Traditional Butchers and Graziers since 1800
We are Butchers & Graziers which means not only do we age the meat and cut the meat we also farm the livestock to produce the meat.
We farm and sell indigenous breeds of British cattle and we pride ourselves on our knowledge and expertise, specialising in suckled native beef breeds.
We also work with many other small farmers who make our ‘partner farm network’ and who manage land from the margins of Bodmin moor and Dartmoor to the North Cornish coast and throughout the verdant grasslands of the Tamar Valley that lie in between.
It is here that you will find us, in the historic old market town of Launceston, the ancient capital of Cornwall, where we act as a true route to market for our farming community.
As well as having our own progressive and vibrant retail business, we are also fortunate enough to have built strong relationships with a great network of chefs throughout the country, many with Michelin stars to their name.
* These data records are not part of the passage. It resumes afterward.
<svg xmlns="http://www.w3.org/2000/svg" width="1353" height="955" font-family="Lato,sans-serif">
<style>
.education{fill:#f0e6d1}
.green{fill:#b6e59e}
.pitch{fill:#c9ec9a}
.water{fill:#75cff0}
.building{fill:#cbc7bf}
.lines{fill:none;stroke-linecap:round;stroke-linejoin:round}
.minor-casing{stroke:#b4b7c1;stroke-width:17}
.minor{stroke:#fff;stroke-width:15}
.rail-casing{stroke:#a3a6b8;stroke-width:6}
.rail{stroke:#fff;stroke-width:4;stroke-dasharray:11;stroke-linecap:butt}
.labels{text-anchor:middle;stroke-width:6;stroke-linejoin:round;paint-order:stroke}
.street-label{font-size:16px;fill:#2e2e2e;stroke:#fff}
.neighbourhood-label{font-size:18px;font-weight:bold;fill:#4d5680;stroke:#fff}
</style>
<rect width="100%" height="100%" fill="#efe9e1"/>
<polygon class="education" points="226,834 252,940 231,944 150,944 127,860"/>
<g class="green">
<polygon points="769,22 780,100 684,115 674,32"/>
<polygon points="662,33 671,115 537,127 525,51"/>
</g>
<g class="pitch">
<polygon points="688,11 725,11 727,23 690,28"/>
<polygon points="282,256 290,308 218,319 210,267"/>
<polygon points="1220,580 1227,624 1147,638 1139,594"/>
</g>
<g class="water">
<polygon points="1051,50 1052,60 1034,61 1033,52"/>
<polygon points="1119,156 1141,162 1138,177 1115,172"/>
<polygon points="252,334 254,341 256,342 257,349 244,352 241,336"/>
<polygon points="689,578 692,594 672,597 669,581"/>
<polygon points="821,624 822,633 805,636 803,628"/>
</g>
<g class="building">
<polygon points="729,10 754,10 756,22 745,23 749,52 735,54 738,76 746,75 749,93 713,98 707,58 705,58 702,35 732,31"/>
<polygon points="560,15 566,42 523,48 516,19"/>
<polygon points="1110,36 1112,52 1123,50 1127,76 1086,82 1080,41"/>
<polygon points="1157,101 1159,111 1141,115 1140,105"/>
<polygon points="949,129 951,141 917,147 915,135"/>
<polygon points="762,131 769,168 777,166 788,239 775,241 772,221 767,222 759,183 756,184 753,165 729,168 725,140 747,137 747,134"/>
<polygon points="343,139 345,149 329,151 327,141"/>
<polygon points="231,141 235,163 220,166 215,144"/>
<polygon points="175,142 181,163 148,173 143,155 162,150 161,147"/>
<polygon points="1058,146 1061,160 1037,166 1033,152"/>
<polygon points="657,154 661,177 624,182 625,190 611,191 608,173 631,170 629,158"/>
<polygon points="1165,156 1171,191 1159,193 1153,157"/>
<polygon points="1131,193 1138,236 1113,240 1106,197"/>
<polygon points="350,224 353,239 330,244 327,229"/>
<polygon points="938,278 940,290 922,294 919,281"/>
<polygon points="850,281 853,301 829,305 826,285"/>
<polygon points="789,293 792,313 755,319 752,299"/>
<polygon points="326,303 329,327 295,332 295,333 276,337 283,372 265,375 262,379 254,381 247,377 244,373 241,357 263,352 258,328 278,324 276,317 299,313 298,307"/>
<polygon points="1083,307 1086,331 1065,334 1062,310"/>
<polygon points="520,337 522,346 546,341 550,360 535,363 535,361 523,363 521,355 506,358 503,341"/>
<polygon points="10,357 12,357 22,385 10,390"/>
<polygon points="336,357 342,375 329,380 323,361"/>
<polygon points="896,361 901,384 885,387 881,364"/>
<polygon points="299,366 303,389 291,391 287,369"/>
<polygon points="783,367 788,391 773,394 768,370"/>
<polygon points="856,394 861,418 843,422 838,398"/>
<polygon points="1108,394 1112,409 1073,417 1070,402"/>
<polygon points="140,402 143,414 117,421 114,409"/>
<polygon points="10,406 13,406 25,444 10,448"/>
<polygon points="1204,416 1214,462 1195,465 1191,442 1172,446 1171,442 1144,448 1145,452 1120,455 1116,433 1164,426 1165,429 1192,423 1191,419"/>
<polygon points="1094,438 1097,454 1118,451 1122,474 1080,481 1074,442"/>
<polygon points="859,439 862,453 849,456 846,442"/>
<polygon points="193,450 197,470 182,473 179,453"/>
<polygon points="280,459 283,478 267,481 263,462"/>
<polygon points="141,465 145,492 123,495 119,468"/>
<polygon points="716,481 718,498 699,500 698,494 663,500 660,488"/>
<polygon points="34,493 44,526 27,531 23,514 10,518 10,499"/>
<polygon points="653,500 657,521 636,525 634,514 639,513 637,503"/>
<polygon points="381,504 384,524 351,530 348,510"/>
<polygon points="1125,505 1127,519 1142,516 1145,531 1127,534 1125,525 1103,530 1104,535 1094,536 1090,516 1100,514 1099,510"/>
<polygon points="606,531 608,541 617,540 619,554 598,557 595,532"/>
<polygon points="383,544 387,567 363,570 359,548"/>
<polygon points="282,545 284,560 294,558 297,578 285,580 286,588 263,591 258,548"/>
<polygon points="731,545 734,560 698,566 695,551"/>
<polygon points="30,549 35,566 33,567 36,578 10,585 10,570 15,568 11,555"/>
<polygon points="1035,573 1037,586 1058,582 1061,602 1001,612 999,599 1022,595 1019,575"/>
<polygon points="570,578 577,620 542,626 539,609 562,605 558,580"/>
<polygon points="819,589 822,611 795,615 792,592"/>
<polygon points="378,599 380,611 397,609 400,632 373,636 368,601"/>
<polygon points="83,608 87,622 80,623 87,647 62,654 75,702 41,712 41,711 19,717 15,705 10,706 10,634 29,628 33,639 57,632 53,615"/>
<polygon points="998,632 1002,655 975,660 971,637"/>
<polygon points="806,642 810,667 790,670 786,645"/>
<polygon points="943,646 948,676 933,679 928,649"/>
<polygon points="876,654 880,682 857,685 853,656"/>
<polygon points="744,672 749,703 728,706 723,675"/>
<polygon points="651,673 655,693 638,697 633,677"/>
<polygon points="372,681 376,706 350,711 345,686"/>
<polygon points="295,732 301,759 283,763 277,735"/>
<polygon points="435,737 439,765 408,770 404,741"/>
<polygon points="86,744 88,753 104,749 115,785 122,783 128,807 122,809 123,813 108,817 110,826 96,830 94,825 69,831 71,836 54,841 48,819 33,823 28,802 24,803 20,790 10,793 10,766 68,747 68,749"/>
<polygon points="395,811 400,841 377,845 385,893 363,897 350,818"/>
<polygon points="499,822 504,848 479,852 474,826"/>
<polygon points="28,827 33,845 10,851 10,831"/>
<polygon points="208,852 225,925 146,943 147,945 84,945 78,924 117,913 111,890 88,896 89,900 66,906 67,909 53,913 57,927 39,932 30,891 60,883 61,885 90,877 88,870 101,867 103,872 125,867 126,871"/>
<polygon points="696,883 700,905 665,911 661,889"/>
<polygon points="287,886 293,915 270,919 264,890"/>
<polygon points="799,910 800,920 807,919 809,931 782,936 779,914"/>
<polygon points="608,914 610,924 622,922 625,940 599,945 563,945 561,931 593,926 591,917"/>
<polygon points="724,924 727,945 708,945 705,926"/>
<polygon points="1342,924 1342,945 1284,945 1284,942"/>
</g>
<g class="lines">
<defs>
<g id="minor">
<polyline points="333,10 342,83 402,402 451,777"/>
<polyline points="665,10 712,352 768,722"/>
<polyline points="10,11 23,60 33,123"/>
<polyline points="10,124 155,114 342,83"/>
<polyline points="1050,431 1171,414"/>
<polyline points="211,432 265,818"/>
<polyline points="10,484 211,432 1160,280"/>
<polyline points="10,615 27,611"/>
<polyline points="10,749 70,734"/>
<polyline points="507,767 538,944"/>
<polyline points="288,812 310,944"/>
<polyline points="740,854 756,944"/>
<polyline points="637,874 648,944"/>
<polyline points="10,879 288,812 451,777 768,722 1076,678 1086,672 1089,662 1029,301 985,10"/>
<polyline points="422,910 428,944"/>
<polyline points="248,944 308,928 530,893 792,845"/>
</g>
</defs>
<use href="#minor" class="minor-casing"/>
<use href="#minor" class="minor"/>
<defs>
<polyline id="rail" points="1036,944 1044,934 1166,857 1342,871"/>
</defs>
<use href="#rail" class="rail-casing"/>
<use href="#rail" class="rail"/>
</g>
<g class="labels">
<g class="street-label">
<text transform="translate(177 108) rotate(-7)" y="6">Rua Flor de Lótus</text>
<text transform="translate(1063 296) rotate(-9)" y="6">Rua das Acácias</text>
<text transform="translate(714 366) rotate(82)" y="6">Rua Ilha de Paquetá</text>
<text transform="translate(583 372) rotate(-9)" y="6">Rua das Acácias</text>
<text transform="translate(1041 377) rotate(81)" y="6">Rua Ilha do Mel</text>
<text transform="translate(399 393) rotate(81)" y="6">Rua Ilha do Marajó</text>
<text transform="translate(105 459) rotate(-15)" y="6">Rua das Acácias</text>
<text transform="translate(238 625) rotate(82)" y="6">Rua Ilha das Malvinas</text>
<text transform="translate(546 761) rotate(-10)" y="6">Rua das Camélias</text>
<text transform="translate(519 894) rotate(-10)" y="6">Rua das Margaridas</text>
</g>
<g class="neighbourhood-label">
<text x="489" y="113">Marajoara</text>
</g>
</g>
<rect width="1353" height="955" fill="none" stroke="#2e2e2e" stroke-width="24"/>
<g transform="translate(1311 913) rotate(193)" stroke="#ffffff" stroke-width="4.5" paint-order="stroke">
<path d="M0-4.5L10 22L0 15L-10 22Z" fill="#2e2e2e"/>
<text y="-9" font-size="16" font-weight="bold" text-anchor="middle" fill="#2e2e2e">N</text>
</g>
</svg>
The one common theme between all of our customers, from Mrs Griffin at Wheatley Farm, North Petherwin to Brett Graham from the World renowned two Michelin star restaurant ‘The Ledbury’ in Notting Hill, London, is the desire for a unique product, at a down to earth price and with a commitment to deliver consistency.
To this day, we ‘dry age’ and mature our meat in the traditional way on the bone, before cutting for todays modern consumer. This is not new to us, it is simply the way it has always been done./
Working with breeds such as Red Devons, South Devons, Galloways, Welsh Blacks, true Aberdeen Angus, Red Herefords plus any other breed we can find on these small hillside farms, these cows are grass fed for 12 months of the year, suckling their new born to eventually provide some of the best meat that you will ever eat.
We have spent a long time to find farms that suit the outdoor rearing of pigs, farmers who may only keep one or two breeding sows from breeds such as Saddleback, Tamworth and Berkshire.
Our lamb are selected and aged specifically to deliver the very best flavour and texture possible, making the most of the choice by many farmers to lamb later in the year, which means great lamb throughout the cold winter months.